Your outsourced IT project: A security checklist

How to be sure that your project is being developed using the latest
security best practices.

Outsourcing an important IT project can be stressful with today’s emphasis on security. If you’re not working with a software development partner that can provide best-in-class security as part of its services, you could be in for a wild ride.

Agency—or freelancer?

We always recommend working with tech agencies over freelancers, because many agencies hold security certifications that guarantee they’ve implemented all possible security processes and measures to keep their clients’ data safe. When selecting a vendor, make sure to choose one that won’t monopolize the management of your infrastructure security.

Here’s a checklist to help you evaluate potential partnerships from a security standpoint:

 

• What security certifications do they hold? Companies handling outsourced projects invest in security certifications that guarantee they operate according to the latest international data security standards. The ISO 9001:2015 and ISO 27001 are the most popular and by far most demanding software security certifications. Also, obtaining these certifications is quite expensive, so if your prospective partner has them, it’s a good sign they have a significant focus on security.
• Is there physical site security? Physical safety of data carriers while managing projects remotely is often underestimated. Check to make sure the vendor has both a surveillance system and a security guard on-premises. Many tech companies have installed biometric fingerprint door locks and card-pass systems. With those I place, employees within the same company can only enter spaces for which they have permission. Find out if the company you have shortlisted has a security system in place, and whether the premises and everything within them are insured.
• Are security concerns clearly outlined in contracts? Intellectual property rights contracts (IPRs) and non-disclosure agreements (NDAs) are the two pillars of remote IT project security. These can be two separate documents, or an IPR contract can also be a separate clause within the NDA. This document clarifies that the client is the sole owner of the intellectual property (usually code) produced by the by the vendor, and the vendor cannot claim any ownership over it and use any part of the code in any kind of way.
• Have their personnel completed security training? Make sure to request information concerning security workshops for the vendor’s employees. Seeing how they educate their team of developers about cybersecurity is crucial to keeping the IT project you’re outsourcing safe. Phishing and social engineering are the most common types of cyber-attacks, and even the most tech-savvy employees need a reminder now and then. Ask your potential tech partner about the measures they take to educate their employees about cyber threats.
• Will you have control over your infrastructure and its security? There are two common approaches in ensuring IT project security while managing projects remotely:
  • The extension of your in-house team. You work with a team of outstaffed developers that work directly for you, and you have full control over the development infrastructure and its security. This option is safer because it empowers you to give, deny, and stop access to your development infrastructure.
  • The outsourced service. You work with a project outsourcing vendor that houses your infrastructure and all development at their site. If you want to maintain full control over project security, you should consider working with an outstaffing company.

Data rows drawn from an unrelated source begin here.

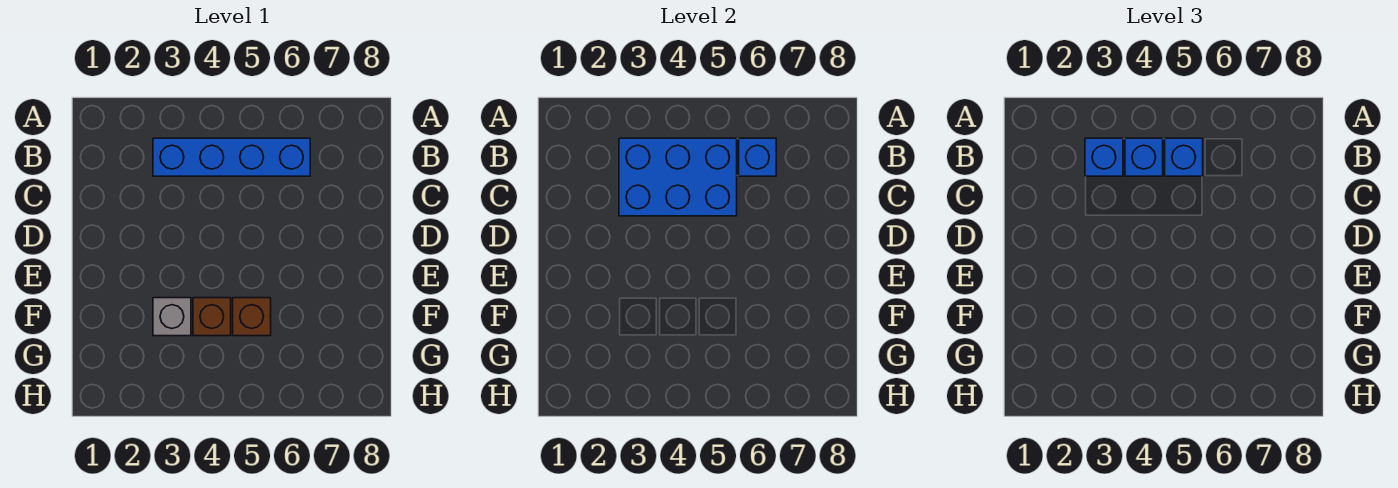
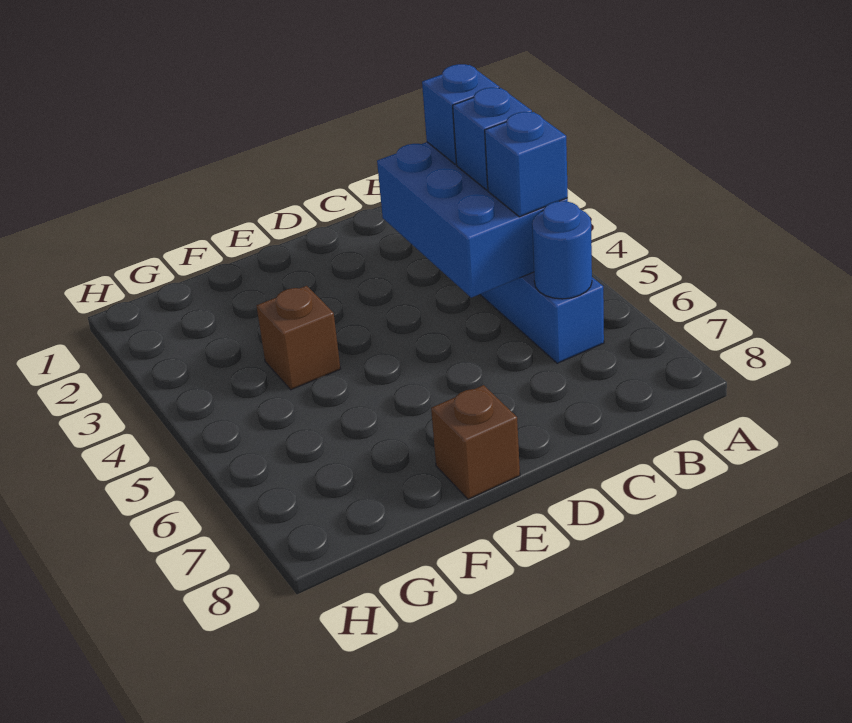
blue 1x1 brick [739,138,776,176] -> blue 1x1 round brick [532,201,592,299]
grey 1x1 brick [153,298,191,336] -> none
brown 1x1 brick [233,298,271,336] -> brown 1x1 brick moved to [431,385,520,499]

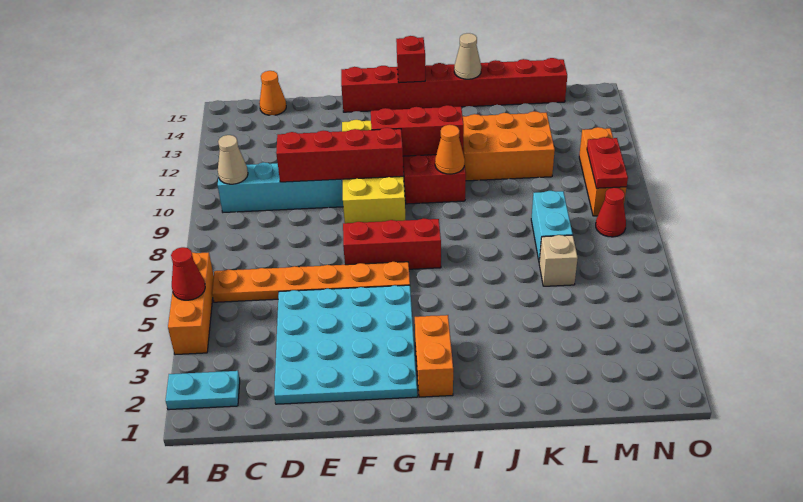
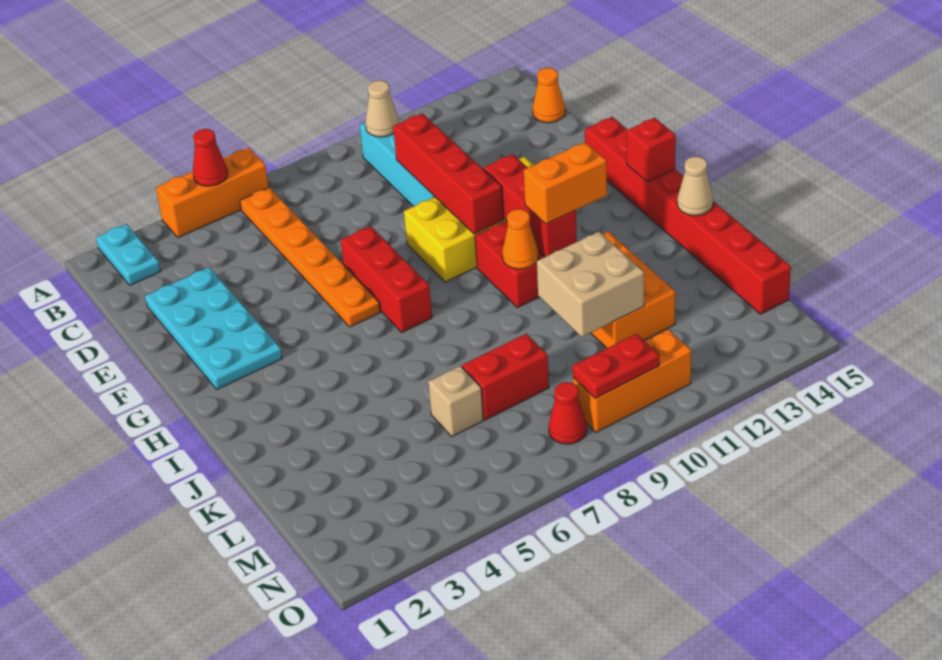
cyan 4x4 plate [274,285,417,404] -> cyan 2x4 plate [145,267,282,389]
orange 1x2 brick [415,315,453,397] -> orange 1x2 brick moved to [524,142,607,224]
none -> tan 2x2 brick [537,232,644,337]
cyan 1x2 brick [531,191,573,261] -> red 1x2 brick [462,334,549,420]

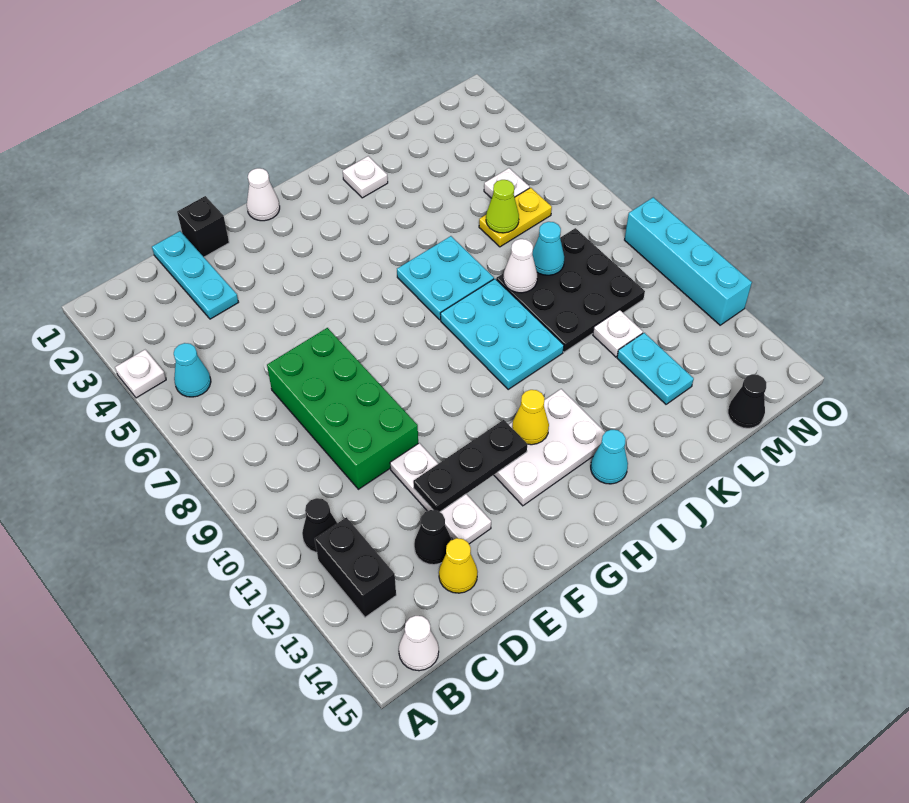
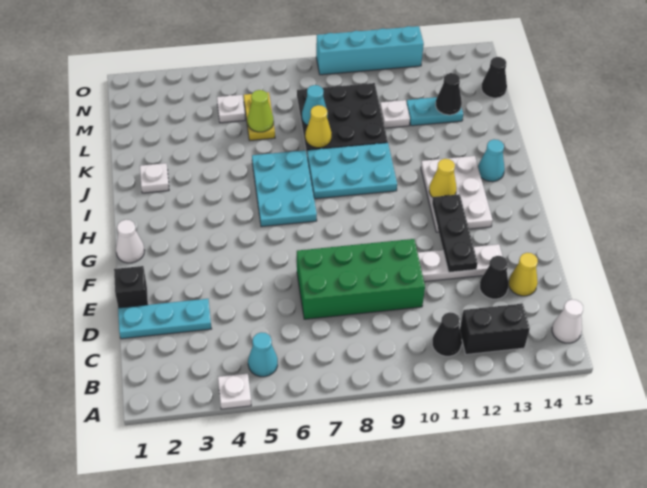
cyan 2x2 plate [397,236,494,320] -> cyan 2x3 plate [252,150,317,227]
white 1x1 cone [503,239,537,293] -> yellow 1x1 cone [305,105,332,148]
none -> black 1x1 cone [436,73,462,115]

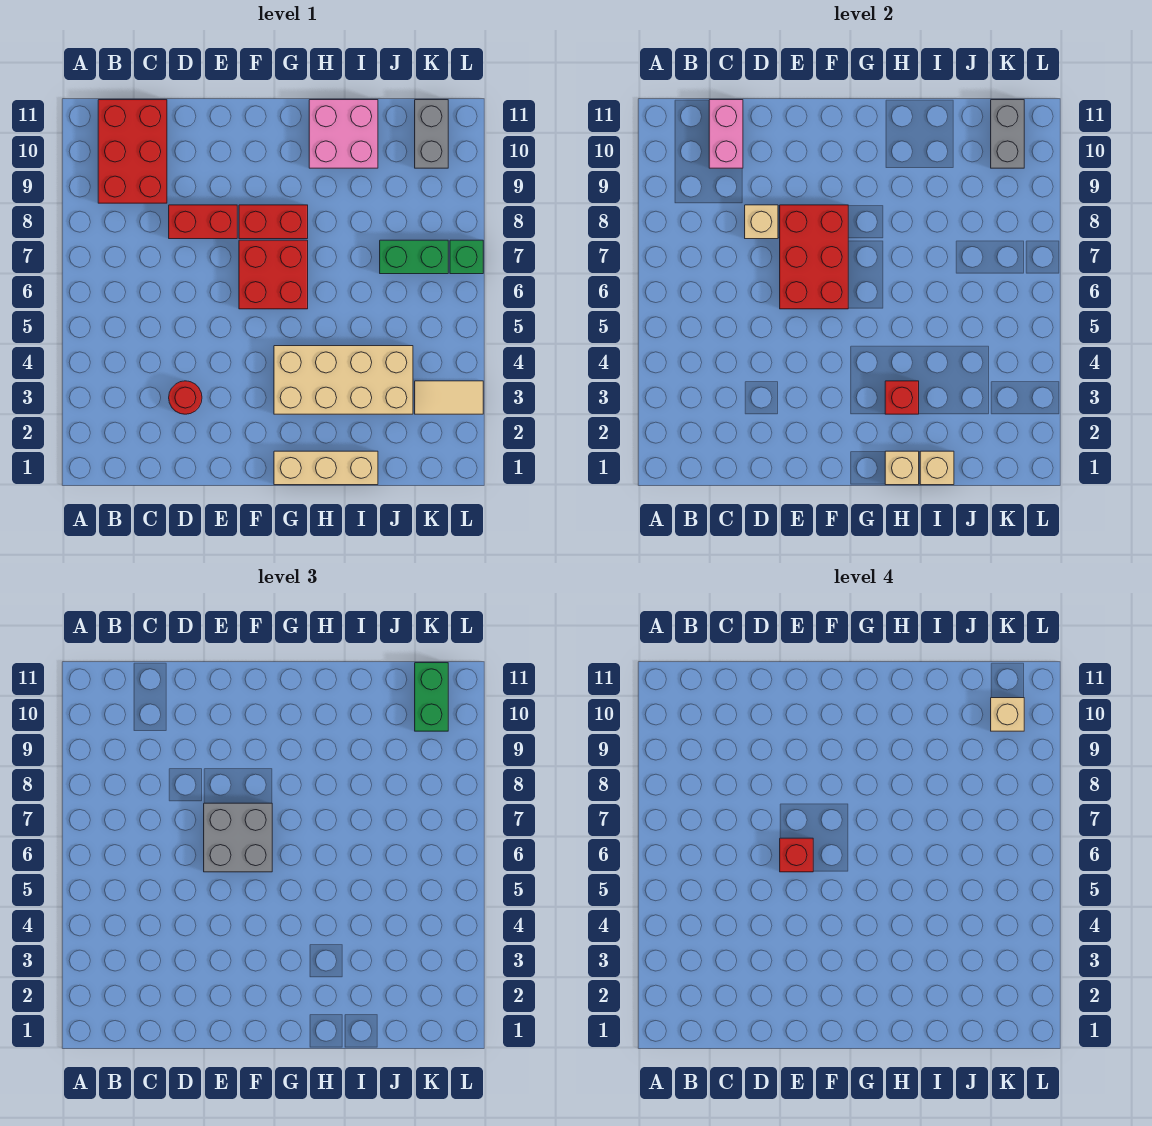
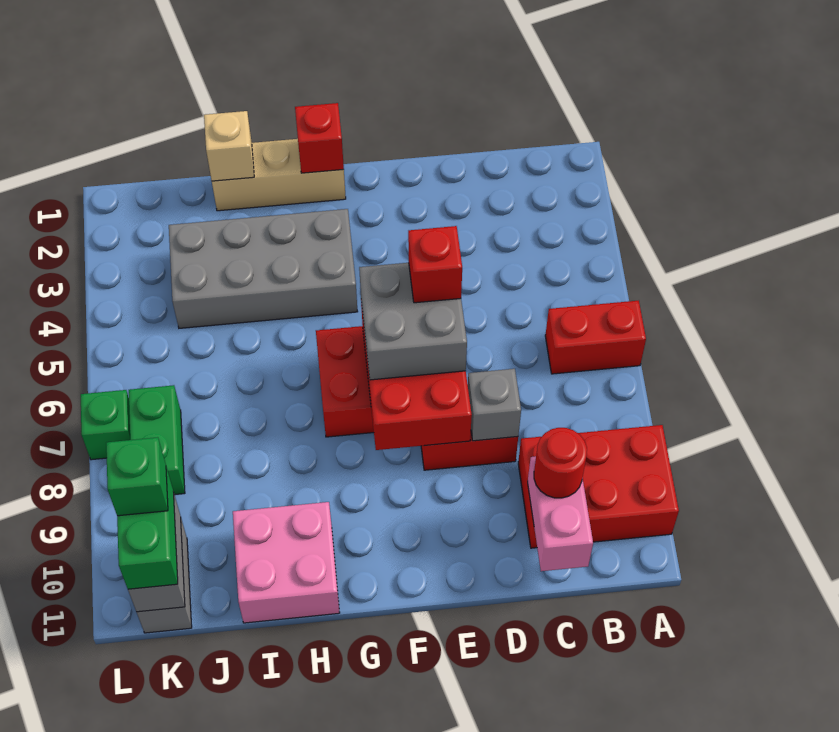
red 2x3 brick [98,100,167,203] -> red 2x3 brick turned to [518,425,679,548]
red 1x1 round brick [169,381,202,414] -> red 1x1 round brick moved to [534,428,587,498]
tan 1x1 brick [745,205,778,239] -> grey 1x1 brick [468,369,521,441]
red 1x2 brick [239,205,308,239] -> red 1x2 brick moved to [545,301,646,374]
tan 2x4 brick [274,346,413,414] -> grey 2x4 brick [169,209,358,328]
tan 1x1 brick [885,451,919,485] -> none
red 1x1 brick [885,381,919,414] -> red 1x1 brick moved to [295,103,344,173]
green 1x2 brick [380,240,448,274] -> green 1x2 brick turned to [129,385,185,495]
tan 1x2 tile [415,381,483,414] -> none
tan 1x1 brick [991,698,1024,731] -> green 1x1 brick [106,437,168,516]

• Are the developers using secured devices? Most companies allow their developers to take their corporate computers home or even use their own at work. However, far fewer companies ask their programmers to sign a Bring Your Own Device (BYOD) policy that requires a programmer to only connect to secured networks and holds them personally responsible for any loss of data.
• Will data be stored on your servers? If you’re working with a project outsourcing vendor who does the development on their side, your data will be stored on the vendor’s servers. If you’re cooperating with an outstaffing company, the development is being done on your side. Consequently, all your data is stored on the servers you use to work with an outstaffing company that leases talent to you.
• Is there a process for managing data breaches? Even after your data has been breached, there’s still a chance of saving a part of it and securing your digital product. A vendor with a list of preventative methods aimed at ensuring client data security is great—but you should go one step further and ask about the actions your prospective vendor would take after a data breach occurs.
• Do they have a penetration test program? Penetration testing is a common practice among companies that offer software development outsourcing services to international companies. A penetration test is a kind of planned “test hack,” during which a company experiences an authorized simulated cyberattack on its computer system with the aim of identifying and fixing vulnerable gaps in its security. Make sure your developer does this and does it frequently!
• Are they making continuous security improvements? Security requirements and solutions evolve often. Make sure that your vendor if flexible about introducing new security policies and installing necessary software as it becomes available.
• Have developers been adequately vetted? Now that you know how your vendor organizes security processes, and what software they use, you should get more information about the individuals who will write the code for you. Many clients request a background check of all potential programmers, while others request recommendations from previous employers.